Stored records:

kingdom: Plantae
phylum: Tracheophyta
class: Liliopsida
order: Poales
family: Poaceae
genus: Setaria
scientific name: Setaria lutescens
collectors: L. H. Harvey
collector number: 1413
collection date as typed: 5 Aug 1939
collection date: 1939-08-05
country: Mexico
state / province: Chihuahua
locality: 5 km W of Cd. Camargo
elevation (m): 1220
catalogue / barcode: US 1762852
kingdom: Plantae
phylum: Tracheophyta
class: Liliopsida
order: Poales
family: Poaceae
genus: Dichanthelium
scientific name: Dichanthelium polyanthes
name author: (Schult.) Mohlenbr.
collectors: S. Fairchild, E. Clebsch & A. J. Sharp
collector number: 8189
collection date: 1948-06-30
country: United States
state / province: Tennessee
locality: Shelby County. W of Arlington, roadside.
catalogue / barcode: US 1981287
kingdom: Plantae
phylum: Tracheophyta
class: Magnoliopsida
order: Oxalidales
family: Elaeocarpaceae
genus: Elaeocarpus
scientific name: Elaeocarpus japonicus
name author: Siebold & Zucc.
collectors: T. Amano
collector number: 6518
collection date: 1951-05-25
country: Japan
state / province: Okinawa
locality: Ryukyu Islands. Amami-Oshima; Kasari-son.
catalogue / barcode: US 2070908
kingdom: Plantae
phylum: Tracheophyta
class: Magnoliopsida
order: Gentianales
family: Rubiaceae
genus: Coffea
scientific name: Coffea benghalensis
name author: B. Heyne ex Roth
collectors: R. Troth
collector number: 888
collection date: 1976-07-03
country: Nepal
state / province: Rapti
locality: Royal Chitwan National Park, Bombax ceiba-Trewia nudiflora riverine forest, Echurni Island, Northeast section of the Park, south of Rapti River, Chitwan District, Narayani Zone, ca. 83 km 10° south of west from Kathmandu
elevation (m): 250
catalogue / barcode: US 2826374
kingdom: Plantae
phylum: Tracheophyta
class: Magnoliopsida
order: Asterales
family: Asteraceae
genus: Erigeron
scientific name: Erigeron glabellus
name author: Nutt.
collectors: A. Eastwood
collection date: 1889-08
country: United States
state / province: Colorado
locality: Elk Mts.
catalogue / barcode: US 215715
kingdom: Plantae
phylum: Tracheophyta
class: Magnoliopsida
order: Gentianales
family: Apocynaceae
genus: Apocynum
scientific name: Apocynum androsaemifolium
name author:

#### Set problem
Copy the lines of the items exactly, beginning with the very first line and ending with the line that contains "elevation (m): 1220", including that line.

#### Response to this exercise
kingdom: Plantae
phylum: Tracheophyta
class: Liliopsida
order: Poales
family: Poaceae
genus: Setaria
scientific name: Setaria lutescens
collectors: L. H. Harvey
collector number: 1413
collection date as typed: 5 Aug 1939
collection date: 1939-08-05
country: Mexico
state / province: Chihuahua
locality: 5 km W of Cd. Camargo
elevation (m): 1220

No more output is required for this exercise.